WORK ORDER
When a line of the material has the word "shields" in it, copy that line.

DATA IN THIS EXERCISE
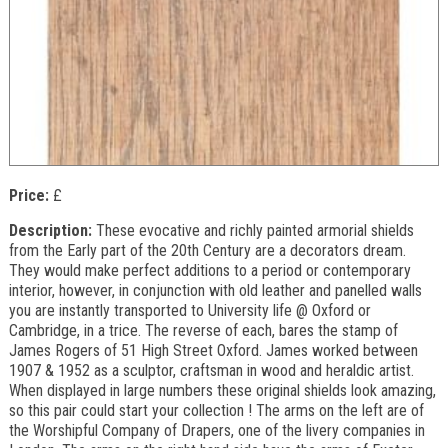
Price:
£
Description:
These evocative and richly painted armorial shields
from the Early part of the 20th Century are a decorators dream.
They would make perfect additions to a period or contemporary
interior, however, in conjunction with old leather and panelled walls
you are instantly transported to University life @ Oxford or
Cambridge, in a trice. The reverse of each, bares the stamp of
James Rogers of 51 High Street Oxford. James worked between
1907 & 1952 as a sculptor, craftsman in wood and heraldic artist.
When displayed in large numbers these original shields look amazing,
so this pair could start your collection ! The arms on the left are of
the Worshipful Company of Drapers, one of the livery companies in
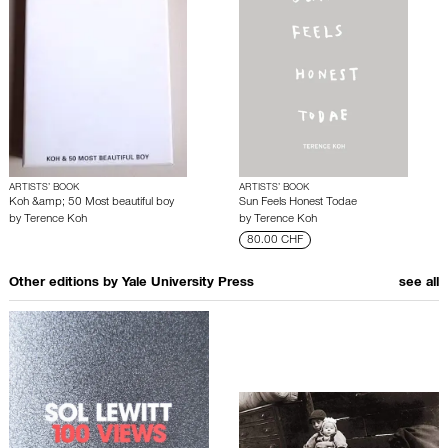
ARTISTS’ BOOK
ARTISTS’ BOOK
Koh &amp; 50 Most beautiful boy
Sun Feels Honest Todae
by
Terence Koh
by
Terence Koh
80.00 CHF
Other editions by
Yale University Press
see all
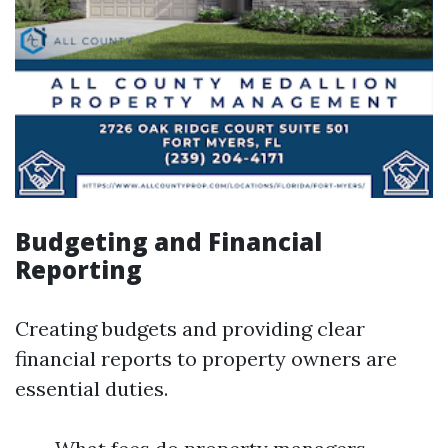
Budgeting and Financial
Reporting
Creating budgets and providing clear
financial reports to property owners are
essential duties.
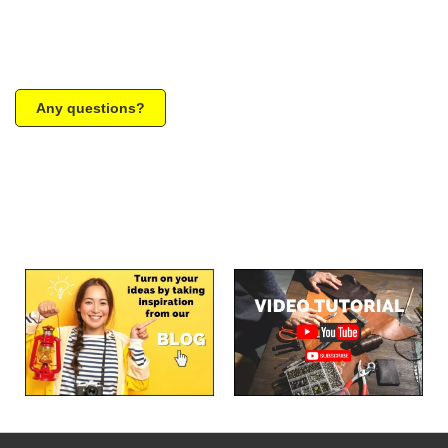
Any questions?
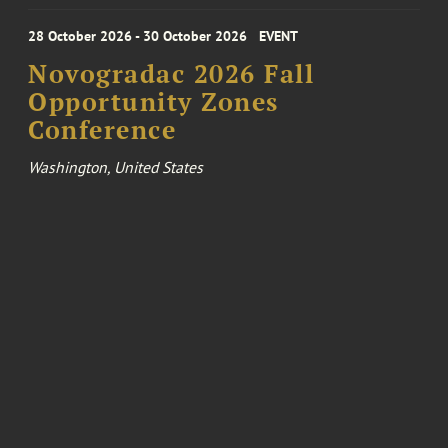
28 October 2026 - 30 October 2026
EVENT
Novogradac 2026 Fall
Opportunity Zones
Conference
Washington, United States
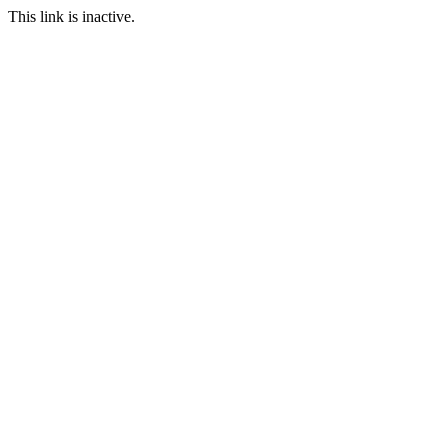
This link is inactive.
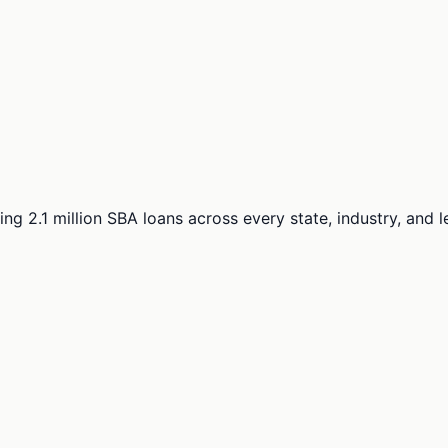
ng 2.1 million SBA loans across every state, industry, and 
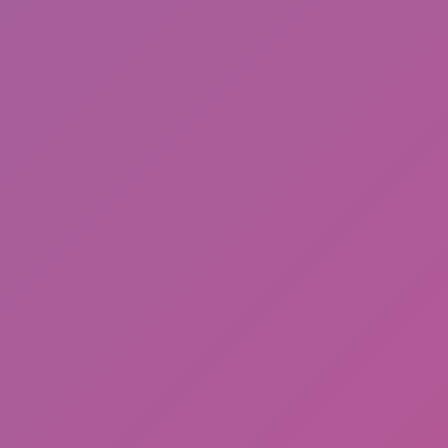
Meccha Chameleon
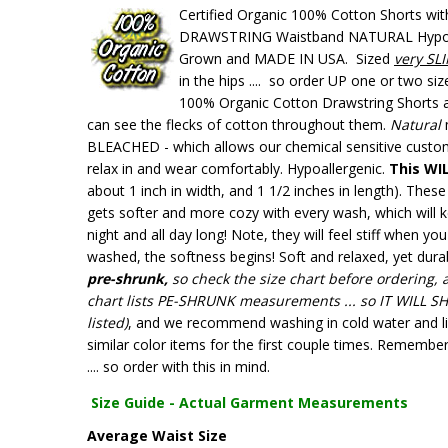
Certified Organic 100% Cotton Shorts wit
DRAWSTRING Waistband NATURAL Hypoal
Grown and MADE IN USA. Sized
very SL
in the hips .... so order UP one or two si
100% Organic Cotton Drawstring Shorts ar
can see the flecks of cotton throughout them.
Natural
BLEACHED - which allows our chemical sensitive custo
relax in and wear comfortably. Hypoallergenic.
This WI
about 1 inch in width, and 1 1/2 inches in length). Th
gets softer and more cozy with every wash, which will k
night and all day long! Note, they will feel stiff when you 
washed, the softness begins! Soft and relaxed, yet dura
pre-shrunk,
so check the
size chart before ordering, 
chart lists PE-SHRUNK measurements ... so
IT WILL S
listed)
, and we recommend washing in cold water and li
similar color items for the first couple times. Rememb
.... so order with this in mind.
Size Guide - Actual Garment Measurements
Average Waist Size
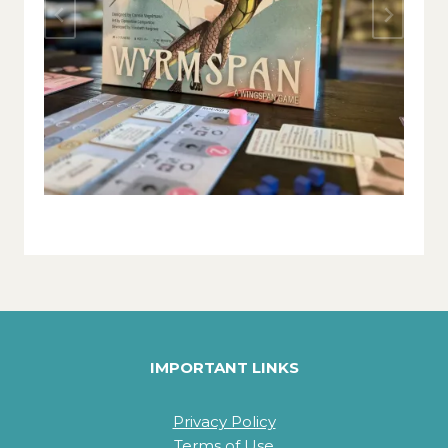
IMPORTANT LINKS
Privacy Policy
Terms of Use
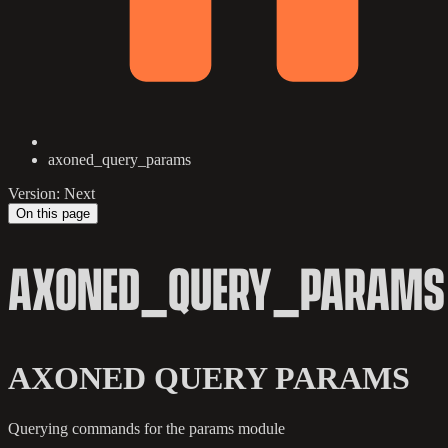
axoned_query_params
Version: Next
On this page
AXONED_QUERY_PARAMS
AXONED QUERY PARAMS
Querying commands for the params module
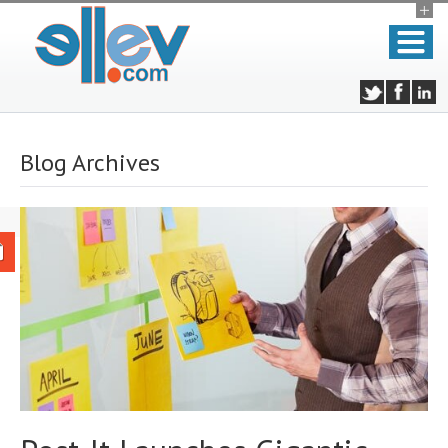
Blog Archives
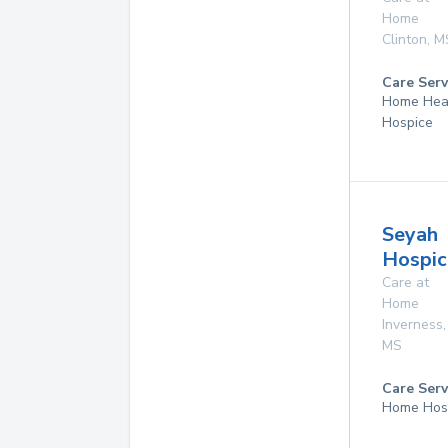
Home
Clinton
,
M
Care Serv
Home Hea
Hospice
Seyah
Hospic
Care at
Home
Inverness
,
MS
Care Serv
Home Hos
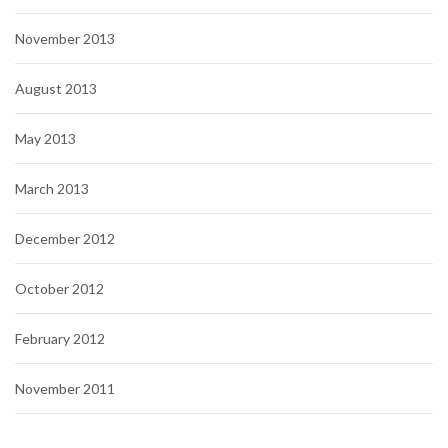
November 2013
August 2013
May 2013
March 2013
December 2012
October 2012
February 2012
November 2011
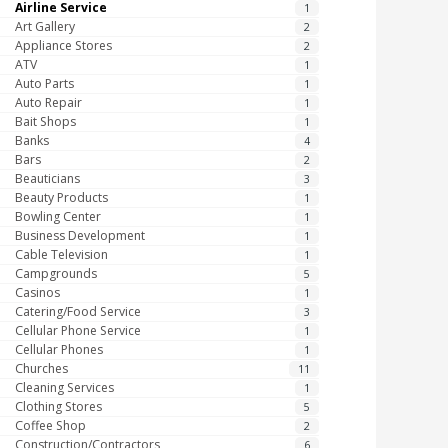
Airline Service
1
Art Gallery
2
Appliance Stores
2
ATV
1
Auto Parts
1
Auto Repair
1
Bait Shops
1
Banks
4
Bars
2
Beauticians
3
Beauty Products
1
Bowling Center
1
Business Development
1
Cable Television
1
Campgrounds
5
Casinos
1
Catering/Food Service
3
Cellular Phone Service
1
Cellular Phones
1
Churches
11
Cleaning Services
1
Clothing Stores
5
Coffee Shop
2
Construction/Contractors
6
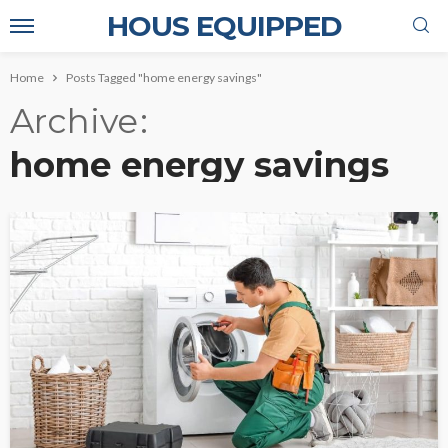
HOUS EQUIPPED
Home
Posts Tagged "home energy savings"
Archive
home energy savings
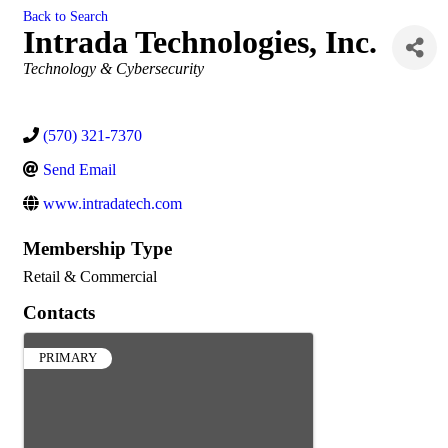
Back to Search
Intrada Technologies, Inc.
Categories
Technology & Cybersecurity
(570) 321-7370
Send Email
www.intradatech.com
Membership Type
Retail & Commercial
Contacts
PRIMARY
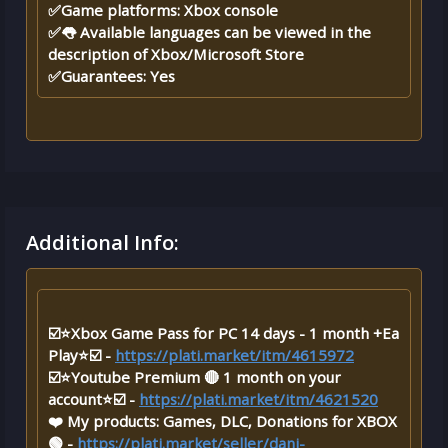
✅Game platforms: Xbox console
✅👅 Available languages ​​​​can be viewed in the
description of Xbox/Microsoft Store
✅Guarantees: Yes
Additional Info:
☑️⭐Xbox Game Pass for PC 14 days - 1 month +Ea
Play⭐☑️ -
https://plati.market/itm/4615972
☑️⭐Youtube Premium 🔴 1 month on your
account⭐☑️ -
https://plati.market/itm/4621520
❤️ My products: Games, DLC, Donations for XBOX
🟢 -
https://plati.market/seller/dani-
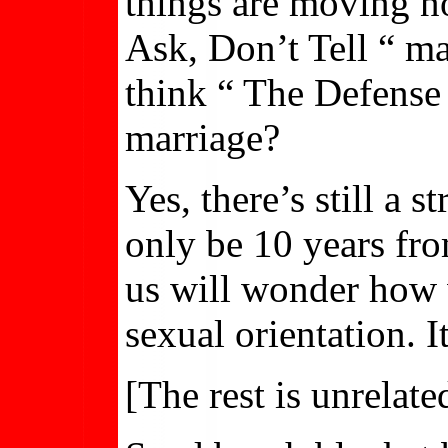
things are moving 
Ask, Don’t Tell “ m
think “ The Defense 
marriage?
Yes, there’s still a 
only be 10 years fr
us will wonder how 
sexual orientation. I
[The rest is unrelat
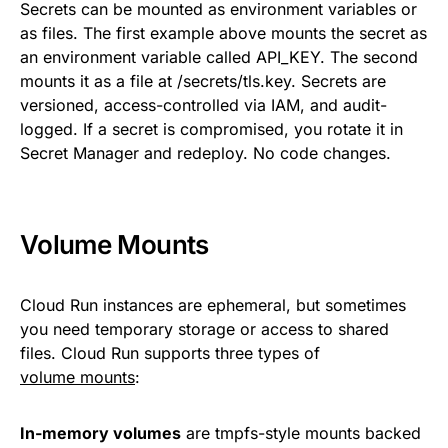
Secrets can be mounted as environment variables or
as files. The first example above mounts the secret as
an environment variable called API_KEY. The second
mounts it as a file at /secrets/tls.key. Secrets are
versioned, access-controlled via IAM, and audit-
logged. If a secret is compromised, you rotate it in
Secret Manager and redeploy. No code changes.
Volume Mounts
Cloud Run instances are ephemeral, but sometimes
you need temporary storage or access to shared
files. Cloud Run supports three types of
volume mounts
:
In-memory volumes
are tmpfs-style mounts backed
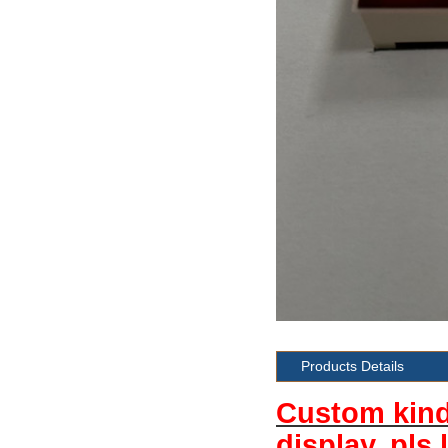
Products Details
Custom kind 
display, pls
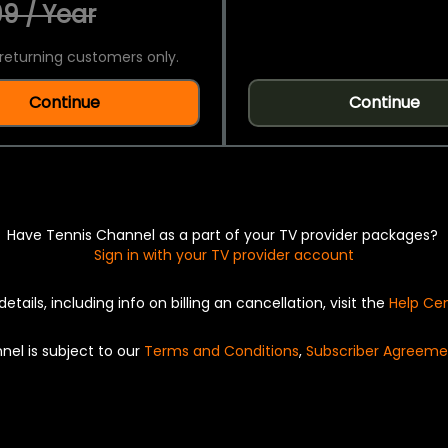
9 / Year
returning customers only.
Continue
Continue
Have Tennis Channel as a part of your TV provider packages?
Sign in with your TV provider account
details, including info on billing an cancellation, visit the
Help Ce
nel is subject to our
Terms and Conditions
,
Subscriber Agreeme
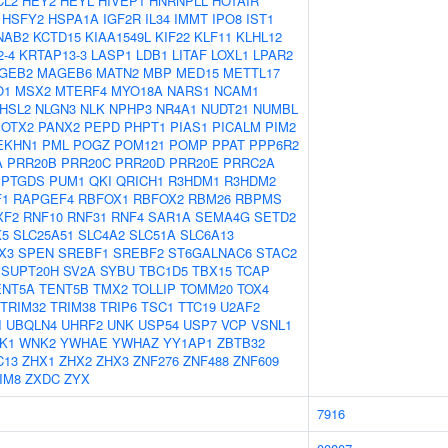
CL2
HEY2
HEYL
HIVEP1
HNRNPLL
HOTAIR
HSFY2
HSPA1A
IGF2R
IL34
IMMT
IPO8
IST1
NAB2
KCTD15
KIAA1549L
KIF22
KLF11
KLHL12
-4
KRTAP13-3
LASP1
LDB1
LITAF
LOXL1
LPAR2
GEB2
MAGEB6
MATN2
MBP
MED15
METTL17
O1
MSX2
MTERF4
MYO18A
NARS1
NCAM1
HSL2
NLGN3
NLK
NPHP3
NR4A1
NUDT21
NUMBL
OTX2
PANX2
PEPD
PHPT1
PIAS1
PICALM
PIM2
EKHN1
PML
POGZ
POM121
POMP
PPAT
PPP6R2
A
PRR20B
PRR20C
PRR20D
PRR20E
PRRC2A
PTGDS
PUM1
QKI
QRICH1
R3HDM1
R3HDM2
F1
RAPGEF4
RBFOX1
RBFOX2
RBM26
RBPMS
XF2
RNF10
RNF31
RNF4
SAR1A
SEMA4G
SETD2
X5
SLC25A51
SLC4A2
SLC51A
SLC6A13
X3
SPEN
SREBF1
SREBF2
ST6GALNAC6
STAC2
SUPT20H
SV2A
SYBU
TBC1D5
TBX15
TCAP
ENT5A
TENT5B
TMX2
TOLLIP
TOMM20
TOX4
TRIM32
TRIM38
TRIP6
TSC1
TTC19
U2AF2
I
UBQLN4
UHRF2
UNK
USP54
USP7
VCP
VSNL1
K1
WNK2
YWHAE
YWHAZ
YY1AP1
ZBTB32
C13
ZHX1
ZHX2
ZHX3
ZNF276
ZNF488
ZNF609
IM8
ZXDC
ZYX
7916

RESPONSE
These evocative and richly painted armorial shields
When displayed in large numbers these original shields look amazing,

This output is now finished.